This is a decorative bamboo with bright golden-yellow canes and contrasting darker-green foliage. It makes a striking addition to the back of the shrubbery and also makes a good specimen plant. Several clumps grown together can also be used to make a informal garden screen. It will tolerate most soil conditons and is particularly at home in a damp but free-draining spot.
Cordyline australis 'Purpurea Group' Cabbage palm
A good ingredient for a jungly sub-tropical garden or red border, the cabbage palm is a striking foliage plant with its long, thin, arching, purple leaves. It is usually grown in a large container, making a good contrast with the tall yellow Lilium 'Citronella', though it can also be used as summer bedding around the likes of a taller, flamboyant clump of cannas. Since it isn't totally hardy, it must be kept in a frost-free place over winter. If being grown outside permanently, it needs a sheltered hot spot, and the leaves will have to be covered over winter.

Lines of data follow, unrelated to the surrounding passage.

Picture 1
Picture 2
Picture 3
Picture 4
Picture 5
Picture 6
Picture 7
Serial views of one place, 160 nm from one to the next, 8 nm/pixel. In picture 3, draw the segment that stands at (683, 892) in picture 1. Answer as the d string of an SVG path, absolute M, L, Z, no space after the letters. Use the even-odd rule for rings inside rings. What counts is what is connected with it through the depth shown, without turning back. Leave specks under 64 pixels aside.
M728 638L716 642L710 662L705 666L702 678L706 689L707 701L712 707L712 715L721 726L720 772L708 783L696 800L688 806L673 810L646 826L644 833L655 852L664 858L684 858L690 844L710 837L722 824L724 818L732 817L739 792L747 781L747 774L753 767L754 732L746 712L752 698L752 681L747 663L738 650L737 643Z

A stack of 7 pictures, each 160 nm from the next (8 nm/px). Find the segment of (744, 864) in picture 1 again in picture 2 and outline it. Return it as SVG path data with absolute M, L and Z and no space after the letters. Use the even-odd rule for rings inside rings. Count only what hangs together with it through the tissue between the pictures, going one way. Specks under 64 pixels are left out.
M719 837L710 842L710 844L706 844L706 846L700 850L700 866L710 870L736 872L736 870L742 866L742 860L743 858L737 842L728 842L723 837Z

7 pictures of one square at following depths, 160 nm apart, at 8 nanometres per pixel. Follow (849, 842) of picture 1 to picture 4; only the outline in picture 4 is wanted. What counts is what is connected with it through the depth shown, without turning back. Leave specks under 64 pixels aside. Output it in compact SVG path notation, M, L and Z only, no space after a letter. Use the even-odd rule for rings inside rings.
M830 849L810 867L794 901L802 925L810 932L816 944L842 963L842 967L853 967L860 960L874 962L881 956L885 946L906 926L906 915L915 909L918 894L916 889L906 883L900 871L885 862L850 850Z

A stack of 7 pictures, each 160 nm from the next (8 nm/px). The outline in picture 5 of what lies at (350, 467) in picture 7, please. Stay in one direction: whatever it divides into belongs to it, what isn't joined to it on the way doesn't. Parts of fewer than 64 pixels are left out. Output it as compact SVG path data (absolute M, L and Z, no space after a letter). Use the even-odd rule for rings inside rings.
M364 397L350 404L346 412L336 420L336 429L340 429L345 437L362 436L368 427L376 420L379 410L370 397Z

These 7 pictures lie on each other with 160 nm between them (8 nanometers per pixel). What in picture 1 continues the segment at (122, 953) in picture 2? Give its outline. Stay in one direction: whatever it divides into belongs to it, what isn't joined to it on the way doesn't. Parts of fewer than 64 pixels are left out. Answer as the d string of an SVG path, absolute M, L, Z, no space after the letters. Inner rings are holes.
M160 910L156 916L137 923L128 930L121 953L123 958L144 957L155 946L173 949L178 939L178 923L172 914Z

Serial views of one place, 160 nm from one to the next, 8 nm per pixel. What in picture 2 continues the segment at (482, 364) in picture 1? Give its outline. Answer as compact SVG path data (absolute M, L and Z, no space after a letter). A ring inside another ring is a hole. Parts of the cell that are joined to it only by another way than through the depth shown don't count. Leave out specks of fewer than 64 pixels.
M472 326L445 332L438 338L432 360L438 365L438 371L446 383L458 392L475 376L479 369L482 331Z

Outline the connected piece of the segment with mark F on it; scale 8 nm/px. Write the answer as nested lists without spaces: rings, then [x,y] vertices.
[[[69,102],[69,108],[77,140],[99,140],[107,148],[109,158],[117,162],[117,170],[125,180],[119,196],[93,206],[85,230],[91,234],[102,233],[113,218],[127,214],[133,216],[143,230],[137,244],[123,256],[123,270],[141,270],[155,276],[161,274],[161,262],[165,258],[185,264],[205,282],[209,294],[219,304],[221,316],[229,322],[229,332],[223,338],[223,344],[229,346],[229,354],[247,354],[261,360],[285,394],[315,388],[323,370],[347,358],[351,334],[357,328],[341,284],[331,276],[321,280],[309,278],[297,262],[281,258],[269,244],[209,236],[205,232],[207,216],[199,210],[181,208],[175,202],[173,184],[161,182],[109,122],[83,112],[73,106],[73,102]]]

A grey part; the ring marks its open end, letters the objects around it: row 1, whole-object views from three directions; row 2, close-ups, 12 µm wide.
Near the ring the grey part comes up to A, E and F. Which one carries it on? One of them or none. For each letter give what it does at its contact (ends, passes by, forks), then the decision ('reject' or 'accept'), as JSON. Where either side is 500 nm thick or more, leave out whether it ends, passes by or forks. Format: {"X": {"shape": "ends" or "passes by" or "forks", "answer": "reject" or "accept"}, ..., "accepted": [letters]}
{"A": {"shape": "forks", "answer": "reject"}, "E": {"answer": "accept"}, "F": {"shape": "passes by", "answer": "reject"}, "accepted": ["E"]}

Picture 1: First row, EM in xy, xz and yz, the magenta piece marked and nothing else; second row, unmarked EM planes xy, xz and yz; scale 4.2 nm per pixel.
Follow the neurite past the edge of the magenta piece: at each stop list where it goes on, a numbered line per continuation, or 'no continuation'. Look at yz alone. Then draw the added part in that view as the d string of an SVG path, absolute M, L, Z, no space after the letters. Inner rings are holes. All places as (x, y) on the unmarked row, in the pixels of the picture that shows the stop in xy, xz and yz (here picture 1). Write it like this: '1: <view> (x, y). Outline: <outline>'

Festuca glauca Blue fescue
The truest blue of the dwarf grasses and totally drought-proof once established, this is a gem for a rock garden. The stiff thread-like blue foliage and steel blue flower-heads form dense rather upright tussocks, which look good grown for foliage interest amongst a wide variety of rock plants. They are also good subjects for containers, and look brilliant in terracotta pots. Alternatively grow several plants 20cm (8in) or more apart as ground cover in front of shrubs in a well-drained border. Plants develop their most intense coloration when kept dry in summer.
Pittosporum tobira 'Nanum' Pittosporum
An attractive tender evergreen shrub that is grown for its attractive green foliage and sweetly scented, creamy white flowers which appear from late spring to early summer. The variety 'Nanum' is a lower growing compact plant that is perfect for use on the patio as a containerised specimen or in small gardens.
Cortaderia selloana
Pampas grass is traditionally grown as a specimen in the middle of a lawn, but also looks good grown in a shrub border as a giant ornamental grass. In a large garden it is also outstanding planted in informal drifts amongst trees, and it makes a good intruder-proof boundary due to its sharp edged evergreen leaves. Plants are best tidied annually to keep them free from debris which otherwise builds up and chokes out new growth. The plumes can be cut and dried for flower arranging, but are superb left in the garden where they look lovely rimmed with frost in the winter.